▶ _Exercise_
Only certain lines below are wanted: those starting at the line containing "Orodho J.A., (2012)" and ending at the line containing "Orodho J.A., (2017b)", both included, each retyped exactly.

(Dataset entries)
===
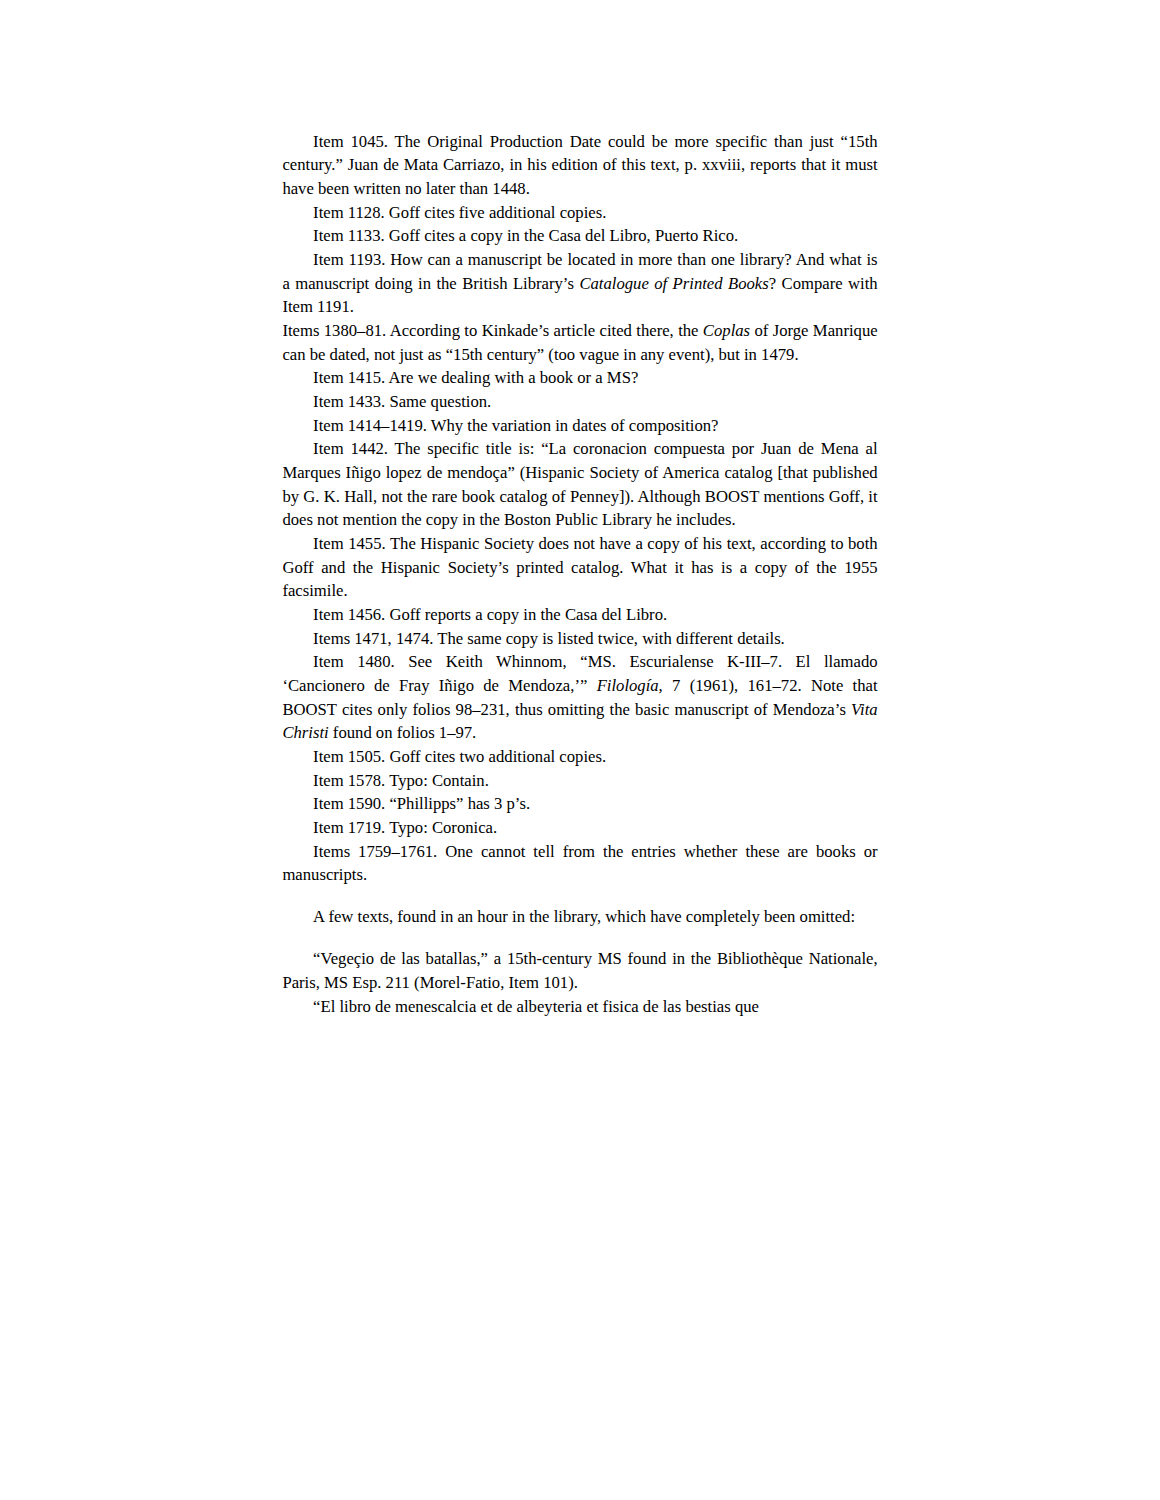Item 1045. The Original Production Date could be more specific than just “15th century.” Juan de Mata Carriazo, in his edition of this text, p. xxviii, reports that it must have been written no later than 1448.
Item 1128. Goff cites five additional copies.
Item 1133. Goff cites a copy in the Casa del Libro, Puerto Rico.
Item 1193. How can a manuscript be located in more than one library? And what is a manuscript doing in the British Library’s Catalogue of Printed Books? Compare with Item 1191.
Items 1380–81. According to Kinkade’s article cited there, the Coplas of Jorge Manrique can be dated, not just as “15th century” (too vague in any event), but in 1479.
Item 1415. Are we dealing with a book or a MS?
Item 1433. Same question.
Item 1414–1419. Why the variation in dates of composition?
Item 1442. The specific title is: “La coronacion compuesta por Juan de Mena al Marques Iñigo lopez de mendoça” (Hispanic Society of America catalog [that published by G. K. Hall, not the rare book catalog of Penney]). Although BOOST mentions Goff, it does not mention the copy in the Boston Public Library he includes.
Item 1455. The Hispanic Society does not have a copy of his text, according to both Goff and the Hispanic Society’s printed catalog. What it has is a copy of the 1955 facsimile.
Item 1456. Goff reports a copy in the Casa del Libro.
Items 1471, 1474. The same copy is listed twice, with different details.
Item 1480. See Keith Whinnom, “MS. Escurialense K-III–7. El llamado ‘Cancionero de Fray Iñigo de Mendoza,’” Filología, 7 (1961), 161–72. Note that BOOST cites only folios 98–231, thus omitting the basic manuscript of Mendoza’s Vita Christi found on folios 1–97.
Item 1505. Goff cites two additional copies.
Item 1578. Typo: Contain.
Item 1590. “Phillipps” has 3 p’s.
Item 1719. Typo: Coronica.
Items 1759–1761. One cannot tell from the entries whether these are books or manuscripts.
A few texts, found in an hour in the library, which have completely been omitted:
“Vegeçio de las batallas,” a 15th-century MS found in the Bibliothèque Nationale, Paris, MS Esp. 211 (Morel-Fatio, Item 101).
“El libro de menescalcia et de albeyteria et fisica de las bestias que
===
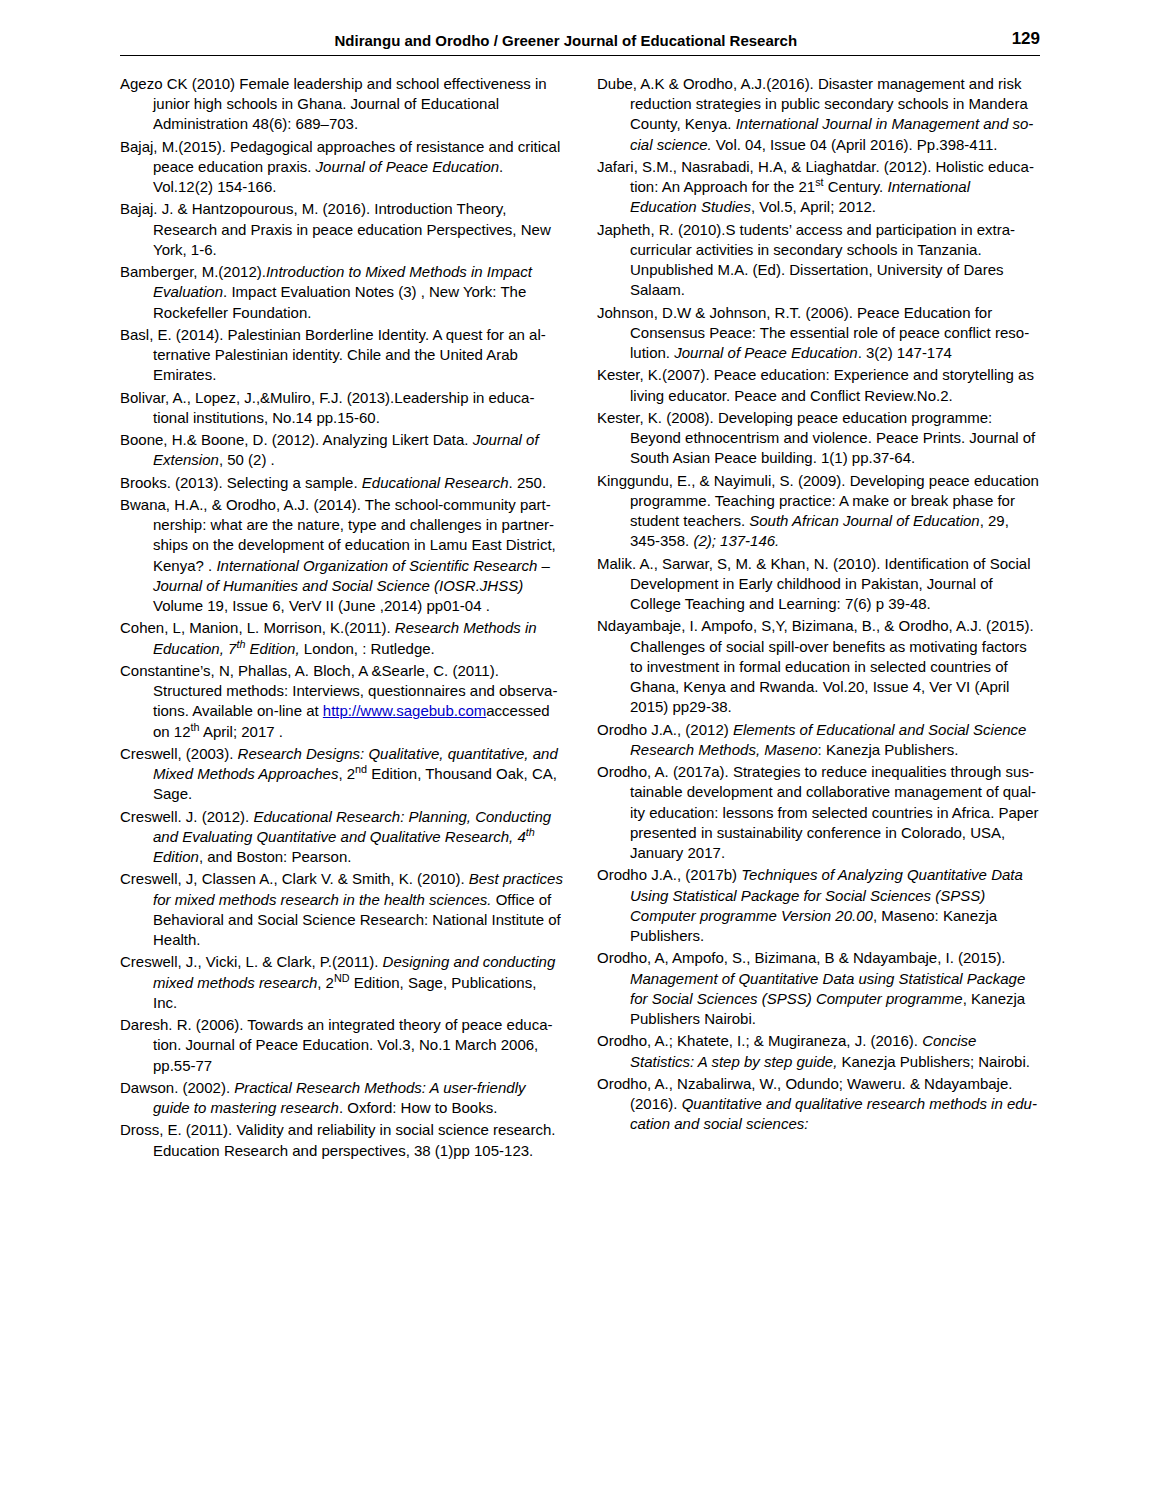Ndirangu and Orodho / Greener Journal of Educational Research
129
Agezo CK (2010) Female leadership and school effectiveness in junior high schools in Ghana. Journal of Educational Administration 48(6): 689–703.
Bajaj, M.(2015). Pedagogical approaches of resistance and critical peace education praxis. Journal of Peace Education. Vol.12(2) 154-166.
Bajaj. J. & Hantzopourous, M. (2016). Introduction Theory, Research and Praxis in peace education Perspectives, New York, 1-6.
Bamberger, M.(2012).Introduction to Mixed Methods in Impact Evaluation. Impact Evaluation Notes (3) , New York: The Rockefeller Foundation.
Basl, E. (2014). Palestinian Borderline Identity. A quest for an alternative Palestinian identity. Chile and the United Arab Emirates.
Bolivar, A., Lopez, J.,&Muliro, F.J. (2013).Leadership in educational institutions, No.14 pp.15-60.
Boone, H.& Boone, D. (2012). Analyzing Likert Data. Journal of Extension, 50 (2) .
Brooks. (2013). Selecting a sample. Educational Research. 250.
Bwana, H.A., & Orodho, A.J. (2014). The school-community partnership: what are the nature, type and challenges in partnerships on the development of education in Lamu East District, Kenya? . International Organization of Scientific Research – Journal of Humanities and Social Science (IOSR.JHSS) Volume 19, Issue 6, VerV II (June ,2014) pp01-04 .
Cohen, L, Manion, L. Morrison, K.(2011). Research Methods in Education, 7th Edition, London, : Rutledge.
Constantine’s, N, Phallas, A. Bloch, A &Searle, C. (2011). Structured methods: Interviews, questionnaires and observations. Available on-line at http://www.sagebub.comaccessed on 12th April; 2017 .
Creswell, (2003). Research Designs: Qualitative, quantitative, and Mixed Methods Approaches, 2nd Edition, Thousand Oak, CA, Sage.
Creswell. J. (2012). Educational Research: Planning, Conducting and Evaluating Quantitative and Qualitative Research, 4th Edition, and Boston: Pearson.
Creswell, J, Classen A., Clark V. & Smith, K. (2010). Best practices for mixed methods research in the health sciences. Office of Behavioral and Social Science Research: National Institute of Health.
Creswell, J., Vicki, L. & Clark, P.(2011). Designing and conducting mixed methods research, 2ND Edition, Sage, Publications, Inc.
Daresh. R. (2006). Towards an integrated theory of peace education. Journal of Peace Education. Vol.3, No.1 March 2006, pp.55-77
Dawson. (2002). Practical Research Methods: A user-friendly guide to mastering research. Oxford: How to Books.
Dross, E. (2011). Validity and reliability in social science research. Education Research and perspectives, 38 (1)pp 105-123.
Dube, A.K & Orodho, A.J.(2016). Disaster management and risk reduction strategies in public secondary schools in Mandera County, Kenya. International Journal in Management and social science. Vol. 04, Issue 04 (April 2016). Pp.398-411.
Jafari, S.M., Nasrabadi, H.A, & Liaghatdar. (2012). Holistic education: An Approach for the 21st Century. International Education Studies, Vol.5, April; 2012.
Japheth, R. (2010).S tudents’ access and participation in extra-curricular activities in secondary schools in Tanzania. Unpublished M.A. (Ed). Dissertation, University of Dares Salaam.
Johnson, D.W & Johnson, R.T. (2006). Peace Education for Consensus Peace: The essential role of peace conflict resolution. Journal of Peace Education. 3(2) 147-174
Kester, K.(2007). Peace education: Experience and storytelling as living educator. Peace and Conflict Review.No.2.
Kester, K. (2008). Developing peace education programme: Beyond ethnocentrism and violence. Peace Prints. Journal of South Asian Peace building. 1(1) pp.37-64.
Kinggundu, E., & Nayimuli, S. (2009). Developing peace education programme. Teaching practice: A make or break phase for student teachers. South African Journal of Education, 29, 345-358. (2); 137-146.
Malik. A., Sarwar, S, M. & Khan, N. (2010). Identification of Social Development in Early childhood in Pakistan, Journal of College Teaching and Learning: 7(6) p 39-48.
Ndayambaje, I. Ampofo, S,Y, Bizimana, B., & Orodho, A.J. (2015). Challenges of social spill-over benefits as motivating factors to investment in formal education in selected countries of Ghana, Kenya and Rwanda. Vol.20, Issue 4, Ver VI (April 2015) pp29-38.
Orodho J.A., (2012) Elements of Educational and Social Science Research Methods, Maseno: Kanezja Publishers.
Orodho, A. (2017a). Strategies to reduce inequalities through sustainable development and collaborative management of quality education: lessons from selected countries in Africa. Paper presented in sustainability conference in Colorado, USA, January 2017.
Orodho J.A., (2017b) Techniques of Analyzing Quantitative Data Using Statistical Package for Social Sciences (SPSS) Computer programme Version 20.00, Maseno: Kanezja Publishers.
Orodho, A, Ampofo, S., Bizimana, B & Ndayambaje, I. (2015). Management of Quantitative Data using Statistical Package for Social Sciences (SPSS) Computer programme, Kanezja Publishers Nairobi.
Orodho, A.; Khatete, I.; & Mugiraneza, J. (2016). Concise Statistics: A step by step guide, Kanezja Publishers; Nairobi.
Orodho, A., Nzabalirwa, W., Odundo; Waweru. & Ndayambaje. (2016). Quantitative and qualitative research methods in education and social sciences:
===
▶ _Response to this exercise_
Orodho J.A., (2012) Elements of Educational and Social Science Research Methods, Maseno: Kanezja Publishers.
Orodho, A. (2017a). Strategies to reduce inequalities through sustainable development and collaborative management of quality education: lessons from selected countries in Africa. Paper presented in sustainability conference in Colorado, USA, January 2017.
Orodho J.A., (2017b) Techniques of Analyzing Quantitative Data Using Statistical Package for Social Sciences (SPSS) Computer programme Version 20.00, Maseno: Kanezja Publishers.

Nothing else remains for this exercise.